È del tutto evidente che la posizione della Cina imperialista in oltre un anno e mezzo di guerra genocidaria non è variata.
Pechino ha continuato a mantenere “luminosi” rapporti diplomatici, commerciali (circa 20 mld di dollari annui) e finanziari con Israele.
Ha stretto accordi fra i suoi monopoli di stato e privati e quelli sionisti nel campo agroalimentare. Ha messo le mani sul porto di Haifa e di Hashdod, facilitando l’import di armi. Ha continuato a esportare mano d’opera nelle colonie sioniste per costruire infrastrutture e supporto logistico.

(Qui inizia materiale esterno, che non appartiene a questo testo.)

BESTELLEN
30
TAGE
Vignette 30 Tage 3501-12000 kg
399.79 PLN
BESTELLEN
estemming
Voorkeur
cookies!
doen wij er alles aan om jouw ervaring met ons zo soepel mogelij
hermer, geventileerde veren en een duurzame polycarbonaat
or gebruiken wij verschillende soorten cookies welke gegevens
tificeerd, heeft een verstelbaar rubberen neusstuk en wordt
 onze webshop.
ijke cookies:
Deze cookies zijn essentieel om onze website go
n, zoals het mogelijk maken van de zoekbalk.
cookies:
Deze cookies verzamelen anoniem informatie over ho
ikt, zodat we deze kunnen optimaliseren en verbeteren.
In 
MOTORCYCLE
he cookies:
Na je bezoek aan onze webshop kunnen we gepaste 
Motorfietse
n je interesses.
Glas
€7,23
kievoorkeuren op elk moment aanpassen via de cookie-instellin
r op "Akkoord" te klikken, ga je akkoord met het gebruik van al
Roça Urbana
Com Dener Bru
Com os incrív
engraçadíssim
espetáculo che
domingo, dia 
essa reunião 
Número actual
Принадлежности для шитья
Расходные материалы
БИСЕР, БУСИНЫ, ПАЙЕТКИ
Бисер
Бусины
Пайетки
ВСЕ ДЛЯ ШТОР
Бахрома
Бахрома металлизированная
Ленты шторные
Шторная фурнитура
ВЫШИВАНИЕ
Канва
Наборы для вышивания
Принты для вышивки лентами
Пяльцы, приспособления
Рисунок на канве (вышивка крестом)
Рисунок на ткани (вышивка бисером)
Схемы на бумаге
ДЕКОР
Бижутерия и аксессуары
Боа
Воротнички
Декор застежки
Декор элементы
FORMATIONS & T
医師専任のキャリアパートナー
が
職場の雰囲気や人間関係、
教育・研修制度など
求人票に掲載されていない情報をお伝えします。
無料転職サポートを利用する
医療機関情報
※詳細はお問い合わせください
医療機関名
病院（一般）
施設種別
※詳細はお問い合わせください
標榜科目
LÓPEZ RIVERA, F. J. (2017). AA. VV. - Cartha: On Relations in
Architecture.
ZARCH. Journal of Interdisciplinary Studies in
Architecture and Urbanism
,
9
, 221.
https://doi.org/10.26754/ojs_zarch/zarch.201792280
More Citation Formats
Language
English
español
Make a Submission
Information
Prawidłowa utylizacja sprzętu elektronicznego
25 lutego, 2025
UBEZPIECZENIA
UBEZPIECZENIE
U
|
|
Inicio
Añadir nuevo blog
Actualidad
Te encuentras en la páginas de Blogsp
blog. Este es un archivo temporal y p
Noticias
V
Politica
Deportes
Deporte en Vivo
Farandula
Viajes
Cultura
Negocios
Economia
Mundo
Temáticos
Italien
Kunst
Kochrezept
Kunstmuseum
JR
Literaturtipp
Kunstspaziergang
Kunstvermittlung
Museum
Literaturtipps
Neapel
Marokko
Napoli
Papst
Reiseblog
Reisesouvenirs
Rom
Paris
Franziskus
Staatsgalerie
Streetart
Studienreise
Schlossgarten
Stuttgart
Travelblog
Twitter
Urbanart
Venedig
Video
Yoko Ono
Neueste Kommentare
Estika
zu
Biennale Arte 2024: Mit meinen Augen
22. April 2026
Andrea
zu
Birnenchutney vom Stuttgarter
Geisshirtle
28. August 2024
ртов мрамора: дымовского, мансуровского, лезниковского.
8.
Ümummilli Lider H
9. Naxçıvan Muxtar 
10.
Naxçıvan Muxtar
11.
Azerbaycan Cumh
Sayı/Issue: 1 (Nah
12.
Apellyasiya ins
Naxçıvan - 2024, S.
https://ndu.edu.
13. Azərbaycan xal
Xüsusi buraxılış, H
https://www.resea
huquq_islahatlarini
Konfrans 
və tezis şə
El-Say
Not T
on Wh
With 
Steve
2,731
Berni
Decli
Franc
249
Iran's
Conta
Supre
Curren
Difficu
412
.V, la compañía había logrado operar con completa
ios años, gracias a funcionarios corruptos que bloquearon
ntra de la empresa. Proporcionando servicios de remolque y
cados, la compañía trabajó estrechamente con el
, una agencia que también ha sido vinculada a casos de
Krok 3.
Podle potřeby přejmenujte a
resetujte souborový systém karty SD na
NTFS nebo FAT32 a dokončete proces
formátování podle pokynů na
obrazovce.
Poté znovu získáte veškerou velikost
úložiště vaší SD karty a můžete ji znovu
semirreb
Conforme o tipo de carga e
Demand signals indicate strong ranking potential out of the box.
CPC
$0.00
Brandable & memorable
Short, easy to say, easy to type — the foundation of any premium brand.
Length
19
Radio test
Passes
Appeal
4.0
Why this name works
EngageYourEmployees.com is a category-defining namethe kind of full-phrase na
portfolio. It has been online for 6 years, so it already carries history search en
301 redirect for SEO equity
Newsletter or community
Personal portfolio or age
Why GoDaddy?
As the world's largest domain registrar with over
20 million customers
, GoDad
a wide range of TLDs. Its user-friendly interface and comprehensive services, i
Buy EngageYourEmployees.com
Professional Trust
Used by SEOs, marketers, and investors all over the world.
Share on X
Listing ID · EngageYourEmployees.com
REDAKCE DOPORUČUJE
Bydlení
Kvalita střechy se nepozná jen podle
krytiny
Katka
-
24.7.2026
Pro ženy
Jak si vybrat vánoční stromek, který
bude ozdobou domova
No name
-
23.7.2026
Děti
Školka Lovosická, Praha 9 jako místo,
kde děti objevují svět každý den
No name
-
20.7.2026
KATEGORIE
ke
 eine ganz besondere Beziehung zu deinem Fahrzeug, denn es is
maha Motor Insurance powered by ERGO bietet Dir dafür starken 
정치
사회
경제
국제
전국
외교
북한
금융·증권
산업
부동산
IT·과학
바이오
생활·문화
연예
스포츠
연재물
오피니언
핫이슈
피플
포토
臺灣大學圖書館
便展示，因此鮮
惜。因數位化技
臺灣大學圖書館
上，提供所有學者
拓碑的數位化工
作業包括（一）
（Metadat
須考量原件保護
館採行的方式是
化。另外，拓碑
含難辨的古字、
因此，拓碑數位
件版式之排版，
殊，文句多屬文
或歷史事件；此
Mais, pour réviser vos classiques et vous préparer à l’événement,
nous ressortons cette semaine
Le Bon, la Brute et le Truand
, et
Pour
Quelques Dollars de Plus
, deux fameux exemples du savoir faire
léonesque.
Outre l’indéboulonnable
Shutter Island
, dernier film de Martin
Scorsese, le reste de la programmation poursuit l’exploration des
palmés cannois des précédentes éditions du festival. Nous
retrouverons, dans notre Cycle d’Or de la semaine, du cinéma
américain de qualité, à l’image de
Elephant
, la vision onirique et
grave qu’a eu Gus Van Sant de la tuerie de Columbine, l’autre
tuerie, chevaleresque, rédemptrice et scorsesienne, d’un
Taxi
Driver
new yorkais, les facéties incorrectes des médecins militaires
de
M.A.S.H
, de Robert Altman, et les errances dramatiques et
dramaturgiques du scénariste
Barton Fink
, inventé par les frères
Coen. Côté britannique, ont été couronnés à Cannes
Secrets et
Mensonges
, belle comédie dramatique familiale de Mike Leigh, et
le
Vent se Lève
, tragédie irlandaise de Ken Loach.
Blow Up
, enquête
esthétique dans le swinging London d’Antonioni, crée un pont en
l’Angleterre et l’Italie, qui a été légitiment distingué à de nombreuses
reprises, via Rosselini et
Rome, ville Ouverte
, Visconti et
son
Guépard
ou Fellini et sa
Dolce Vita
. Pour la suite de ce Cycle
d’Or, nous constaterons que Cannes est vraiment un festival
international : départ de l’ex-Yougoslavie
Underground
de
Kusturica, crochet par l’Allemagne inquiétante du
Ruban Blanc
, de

Oltre ad essere il primo fornitore in assoluto di merci a Israele, la Cina importa dai sionisti strumenti ottici, componenti elettronici e prodotti chimici.
Al tempo stesso esporta tecnologia usata dall’esercito israeliano, come quella per il riconoscimento facciale.
Le università cinesi collaborano strettamente con quelle sioniste.
La Stato cinese ha un ruolo fondamentale nel sostegno dell’economia e della macchina da guerra sionista. E vieta le manifestazione di solidarietà con il popolo palestinese, malgrado la simpatia del popolo cinese verso la causa di un popolo martire ed eroico.
Non è difficile capire che quando Pechino fa “ammuina” lo fa solo ed esclusivamente per i propri interessi e calcoli geopolitici, in una situazione in cui i banditi Trump e Netanyhau ridisegnano il Medio oriente per bloccare l’espansione cinese e in cui è diventato troppo scomodo tacere di fronte agli occhi dei popoli.
Non dobbiamo aspettarci nulla di buono dalla diplomazia delle potenze imperialiste, grandi, medie e piccole.
La lotta antimperialista e antisionista va portata avanti senza appoggiarsi su nessuna di esse, senza confidare nelle loro ipocrite parole.